Seventy-seven brave souls kicked off 2017 with a splash as the 31st annual Polar Bear Swim brought a large crowd of spectators and some eager swimmers to Gyro Park in Trail.

Seventy-seven brave souls kicked off 2017 with a splash as the 31st annual Polar Bear Swim brought a large crowd of spectators and some eager swimmers to Gyro Park in Trail.

Trail’s 31st annual Polar Bear swim splashes into New Year

Seventy-seven people took part in New Year's traditional swim at Trail's Gyro Park

A cool breeze subsided long enough for 77 hardy souls to brave the -4 C air temperature and welcome 2017 with a plunge into the Columbia River.

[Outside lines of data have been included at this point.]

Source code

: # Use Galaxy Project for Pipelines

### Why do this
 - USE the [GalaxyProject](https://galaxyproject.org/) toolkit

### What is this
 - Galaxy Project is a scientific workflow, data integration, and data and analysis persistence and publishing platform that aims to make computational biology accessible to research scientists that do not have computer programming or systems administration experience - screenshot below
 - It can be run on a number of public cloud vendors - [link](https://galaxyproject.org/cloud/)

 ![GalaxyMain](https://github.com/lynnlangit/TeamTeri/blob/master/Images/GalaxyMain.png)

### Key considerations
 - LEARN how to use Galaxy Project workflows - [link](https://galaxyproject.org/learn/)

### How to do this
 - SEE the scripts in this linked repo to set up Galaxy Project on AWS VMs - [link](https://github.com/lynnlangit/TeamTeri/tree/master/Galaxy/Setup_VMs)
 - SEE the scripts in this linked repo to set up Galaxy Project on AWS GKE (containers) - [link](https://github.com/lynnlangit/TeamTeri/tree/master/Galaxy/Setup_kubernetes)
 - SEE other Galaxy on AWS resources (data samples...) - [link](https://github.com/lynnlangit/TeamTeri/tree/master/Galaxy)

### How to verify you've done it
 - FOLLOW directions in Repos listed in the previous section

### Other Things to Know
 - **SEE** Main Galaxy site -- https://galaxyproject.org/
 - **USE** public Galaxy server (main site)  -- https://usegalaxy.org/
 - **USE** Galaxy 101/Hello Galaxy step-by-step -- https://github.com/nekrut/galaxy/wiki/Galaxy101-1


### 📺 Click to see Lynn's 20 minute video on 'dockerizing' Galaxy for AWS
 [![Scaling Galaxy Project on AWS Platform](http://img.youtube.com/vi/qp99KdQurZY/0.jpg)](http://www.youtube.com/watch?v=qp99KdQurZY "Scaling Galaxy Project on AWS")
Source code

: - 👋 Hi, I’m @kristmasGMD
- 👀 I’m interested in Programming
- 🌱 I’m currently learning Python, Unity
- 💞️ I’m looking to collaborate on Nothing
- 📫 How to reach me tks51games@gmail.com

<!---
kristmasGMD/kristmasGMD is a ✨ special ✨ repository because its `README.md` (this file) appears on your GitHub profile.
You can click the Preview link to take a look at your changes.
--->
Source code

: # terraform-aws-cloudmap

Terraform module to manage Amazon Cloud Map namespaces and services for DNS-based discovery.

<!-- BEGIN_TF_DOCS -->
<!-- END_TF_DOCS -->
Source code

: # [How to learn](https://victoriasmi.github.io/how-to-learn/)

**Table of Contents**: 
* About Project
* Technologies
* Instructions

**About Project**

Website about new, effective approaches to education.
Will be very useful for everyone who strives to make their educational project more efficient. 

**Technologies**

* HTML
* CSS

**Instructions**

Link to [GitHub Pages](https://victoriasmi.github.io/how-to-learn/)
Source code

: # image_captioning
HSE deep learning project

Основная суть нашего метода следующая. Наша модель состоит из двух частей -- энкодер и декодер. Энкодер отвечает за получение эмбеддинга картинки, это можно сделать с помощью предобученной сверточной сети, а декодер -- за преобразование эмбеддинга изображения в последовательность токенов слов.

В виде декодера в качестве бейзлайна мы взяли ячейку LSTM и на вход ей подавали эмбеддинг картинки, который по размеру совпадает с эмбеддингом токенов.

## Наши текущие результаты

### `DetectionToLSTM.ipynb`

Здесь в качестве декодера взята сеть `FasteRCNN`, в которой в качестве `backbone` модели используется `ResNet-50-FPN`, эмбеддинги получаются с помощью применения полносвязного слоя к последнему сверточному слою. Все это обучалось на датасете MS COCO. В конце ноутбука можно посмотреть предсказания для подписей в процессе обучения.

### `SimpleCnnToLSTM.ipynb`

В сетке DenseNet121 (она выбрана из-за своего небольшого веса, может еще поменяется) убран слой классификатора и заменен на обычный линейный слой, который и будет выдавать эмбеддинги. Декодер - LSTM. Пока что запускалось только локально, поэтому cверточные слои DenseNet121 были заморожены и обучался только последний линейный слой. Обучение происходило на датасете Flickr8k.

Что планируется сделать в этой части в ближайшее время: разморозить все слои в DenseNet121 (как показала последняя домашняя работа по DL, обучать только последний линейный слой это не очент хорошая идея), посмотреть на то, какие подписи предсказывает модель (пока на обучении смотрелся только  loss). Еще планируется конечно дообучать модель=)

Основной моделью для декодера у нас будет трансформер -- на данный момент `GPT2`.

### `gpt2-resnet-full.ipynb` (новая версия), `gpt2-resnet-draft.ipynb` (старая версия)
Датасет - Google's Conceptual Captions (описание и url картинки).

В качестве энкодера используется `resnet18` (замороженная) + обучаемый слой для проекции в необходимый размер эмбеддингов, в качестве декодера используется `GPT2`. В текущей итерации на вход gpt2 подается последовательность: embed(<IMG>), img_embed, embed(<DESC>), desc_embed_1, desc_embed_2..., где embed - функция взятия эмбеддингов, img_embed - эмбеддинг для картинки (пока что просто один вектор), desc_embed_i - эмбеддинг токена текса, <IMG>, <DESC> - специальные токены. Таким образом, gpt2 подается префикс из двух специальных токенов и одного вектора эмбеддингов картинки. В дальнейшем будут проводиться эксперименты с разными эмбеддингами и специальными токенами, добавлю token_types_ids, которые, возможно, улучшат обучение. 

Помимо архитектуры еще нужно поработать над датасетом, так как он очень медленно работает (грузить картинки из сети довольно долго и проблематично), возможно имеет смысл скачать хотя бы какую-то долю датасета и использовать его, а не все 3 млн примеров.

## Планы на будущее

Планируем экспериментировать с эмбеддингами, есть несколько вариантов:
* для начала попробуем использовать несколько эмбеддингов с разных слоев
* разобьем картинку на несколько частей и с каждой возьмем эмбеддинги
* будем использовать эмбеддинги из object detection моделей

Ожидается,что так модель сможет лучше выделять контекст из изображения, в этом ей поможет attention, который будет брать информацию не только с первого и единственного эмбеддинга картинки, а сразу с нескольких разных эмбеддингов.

The 31st annual Polar Bear Swim at Gyro Park brought probably three times as many spectators as swimmers but there was no shortage of enthusiasm in the eager crowd.

Members of the 44 Engineer Squadron and 39 Combat Engineer Regiment built a fire, cleared paths and signed everyone up for the splashy welcome to another year.

The crowd was mixed with harden swimmers from years gone by to those in costumes to those who have finally decided to take the first plunge in the New Year’s Day tradition.

Andrea McInnes, 63, has watched the event many times but this was her first time participating.

“This is for my grandson (Justin McLaren),” she said while waiting the green light to jump in.

“It’s been on my bucket list for years.”

She was acclimatizing herself to the cool 4 C temperature prior to the swim.

“That’s so when I go in I won’t be so shocked.”

Immediately after the swim, she was beaming rather than shivering.

“It was invigorating cold thenWow’ I’m alive.”

Even though it’s now off her bucket list, she vowed to be back next year.

For 20-year-old Jonjin Whang of Korea, the thought of jumping in the Columbia River never crossed her mind last week.

She only landed in Canada on Dec. 30, preparing to attend Selkirk College in Castlegar. However, the people she is living with, John and Lisa Sloot, showed her a video of previous Polar Bear swims and she wanted to try it.

“I’ve never experienced anything like this,” she said in limited English prior to jumping in the river.

Right after she had a similar reaction to the icy waters that many Canadians felt after taking part in events around the country.

“My hands my feet are frozen.”

Rossland’s Charlotte Gibson is a veteran of four previous swims and her mindset was not to give it a second thought.

And she keeps coming back for more every year.

“Because it’s fun and you get to go for a swim at the pool after.”

Registrants were given passes to the Trail Aquatic Centre and a multitude of prizes were handed out to the crowd gathered around the roaring fire on the beach.

Shiloh Brown, 12, completed his second Polar Bear Swim and headed for the fire to keep warm.

“Just my toes got cold,” he said, adding he was also eager to head to the pool afterwards.

While the tally of swimmers stood at 77, there had to be almost 150 people cheering them on from dry spots around the park.

“It’s great to see all the people out,” said Shane Batch, warrant officer and squadron Sergeant Major with the 44 Engineer Squadron and 39 Combat Engineer Regiment and the main organizer of this year’s event.

“We really enjoy doing this and as long as they let us keep doing it, we’ll carry on doing it.”